The failure prompted Massachusetts to create a more structured offshore wind procurement process and led to current projects like Vineyard Wind. Demonstrated that even with permits, projects can be killed through sustained litigation and contract cancellations.

Why this matters now

NECEC faced similar dynamics—well-funded opposition, ballot initiatives, and years of litigation—but ultimately prevailed where Cape Wind failed. The difference: Avangrid had begun significant construction before the referendum, giving it constitutional protection that Cape Wind lacked.

1971-2002

James Bay Hydroelectric Controversy (1970s-1990s)
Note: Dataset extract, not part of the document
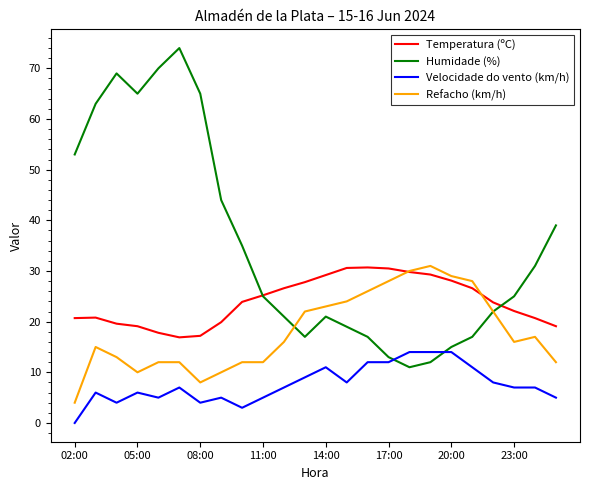

Which series has the widest spread of values?

Humidade (%)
Hydro-Québec built massive hydroelectric dams in northern Quebec, flooding 11,000 square kilometers of Indigenous Cree and Inuit territory. The James Bay project became one of North America's largest hydropower complexes at 16,000+ megawatts. Environmental and Indigenous rights groups in the U.S. and Canada campaigned against the projects, influencing the New York Power Authority to cancel contracts in 1992.

Then

Quebec negotiated land claims settlements and modified later phases of development. Some U.S. utilities reduced or cancelled Hydro-Québec contracts.

Now

Created lasting questions about whether Canadian hydropower should be classified as "clean" energy given ecological and Indigenous impacts. The 2002 Peace of the Braves agreement between Quebec and the Cree established a new framework for resource development.

Why this matters now

NECEC opponents argued that Hydro-Québec power is not truly clean energy due to reservoir methane emissions and Indigenous land impacts. These arguments appeared in the 2021 Maine referendum campaign and continue to shape debate about counting hydropower toward state renewable energy mandates.